Alice-Agnes Gabriel , Piyush Karki, Yohai Magen , Bar Oryan, Thomas Ulrich , Jeena Yun , Dave A May

Simulating sequences of earthquakes and aseismic slip (SEAS) on realistic, 3D fault systems remains a computational challenge. Volumetric approaches offer the necessary physical flexibility to handle complex geometries and heterogeneous off-fault media but may incur prohibitively high computational costs when applied to the vast range of spatial and temporal scales inherent to earthquake cycles. This paper documents developments in \texttt{Tandem}, an open-source volumetric SEAS simulation software that addresses these challenges using a symmetric interior penalty discontinuous Galerkin (SIPG) formulation on unstructured curvilinear meshes in 2D and 3D with high-order polynomial bases. We describe \texttt{Tandem} from a user's perspective, covering mesh generation, checkpointing, model configuration via human-readable files, and flexible loading schemes for various tectonic settings.
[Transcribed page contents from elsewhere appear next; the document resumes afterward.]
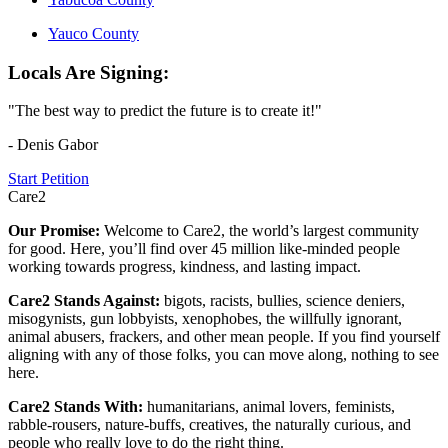
Yauco County
Locals Are Signing:
"The best way to predict the future is to create it!"
- Denis Gabor
Start Petition
Care2
Our Promise:
Welcome to Care2, the world’s largest community
for good. Here, you’ll find over 45 million like-minded people
working towards progress, kindness, and lasting impact.
Care2 Stands Against:
bigots, racists, bullies, science deniers,
misogynists, gun lobbyists, xenophobes, the willfully ignorant,
animal abusers, frackers, and other mean people. If you find yourself
aligning with any of those folks, you can move along, nothing to see
here.
Care2 Stands With:
humanitarians, animal lovers, feminists,
rabble-rousers, nature-buffs, creatives, the naturally curious, and
people who really love to do the right thing.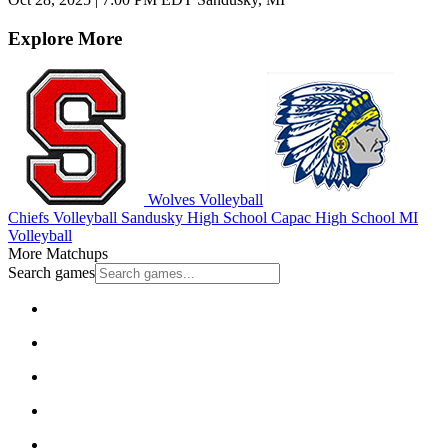
Explore More
Wolves Volleyball
Chiefs Volleyball
Sandusky High School
Capac High School
MI
Volleyball
More Matchups
Search games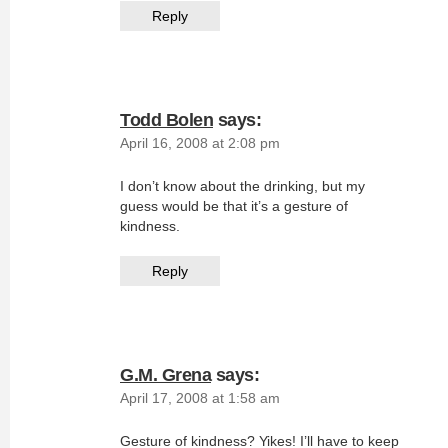
Reply
Todd Bolen
says:
April 16, 2008 at 2:08 pm
I don’t know about the drinking, but my
guess would be that it’s a gesture of
kindness.
Reply
G.M. Grena
says:
April 17, 2008 at 1:58 am
Gesture of kindness? Yikes! I’ll have to keep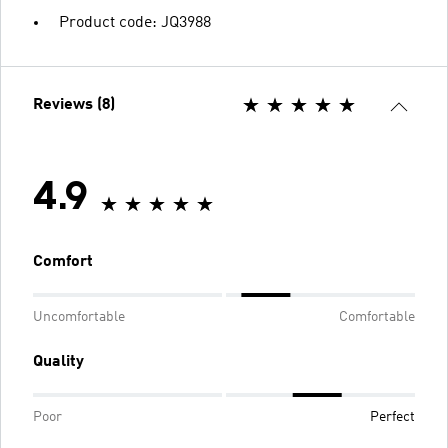
Product code: JQ3988
Reviews (8)
4.9
Comfort
Uncomfortable
Comfortable
Quality
Poor
Perfect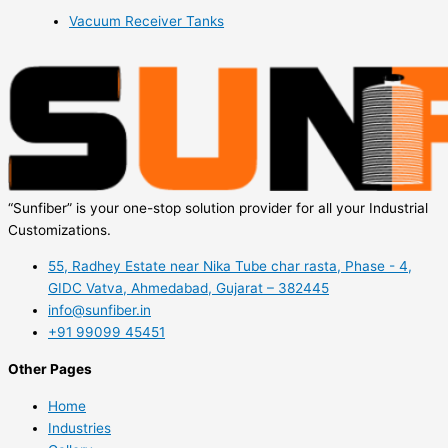
Vacuum Receiver Tanks
“Sunfiber” is your one-stop solution provider for all your Industrial
Customizations.
55, Radhey Estate near Nika Tube char rasta, Phase - 4,
GIDC Vatva, Ahmedabad, Gujarat – 382445
info@sunfiber.in
+91 99099 45451
Other Pages
Home
Industries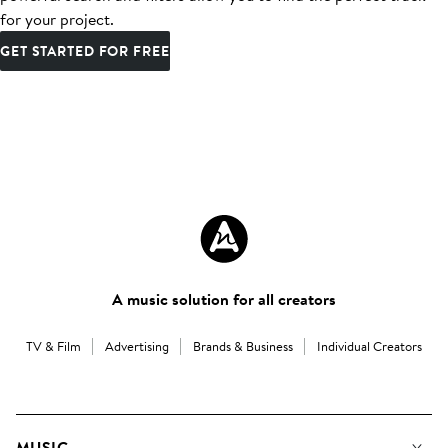
for your project.
GET STARTED FOR FREE
A music solution for all creators
TV & Film
Advertising
Brands & Business
Individual Creators
MUSIC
To lower barriers to usage, \texttt{Tandem} is distributed as a standalone C++/PETSc code, a pre-configured virtual machine image, and as an application on the Quakeworx Science Gateway, where users can run simulations in their browser without installing dependencies or securing direct HPC access. We report on practical development choices of interest to SEAS- and other scientific software-developers.
To mitigate the cost of volumetric discretization, the software provides both matrix-free and assembled-matrix formulations with a fully volumetric explicit approach utilizing hybrid geometric–algebraic multigrid preconditioners, and a Discrete Green’s Function mode that accelerates time-stepping by precomputing traction kernels. We report weak and strong scaling results on modern CPU and GPU supercomputers, demonstrating near-ideal weak scaling to 112,000 MPI ranks and effective utilization of GPU acceleration. Finally, as demonstration examples, we present validation in a 3D SEAS community benchmark (BP7) and a 2D example examining how off-megathrust material heterogeneity influences seismic cycle behavior. By sharing software design choices as well as practical guidance for its use, we hope to make volumetric HPC-driven SEAS modeling more accessible to the earthquake science community.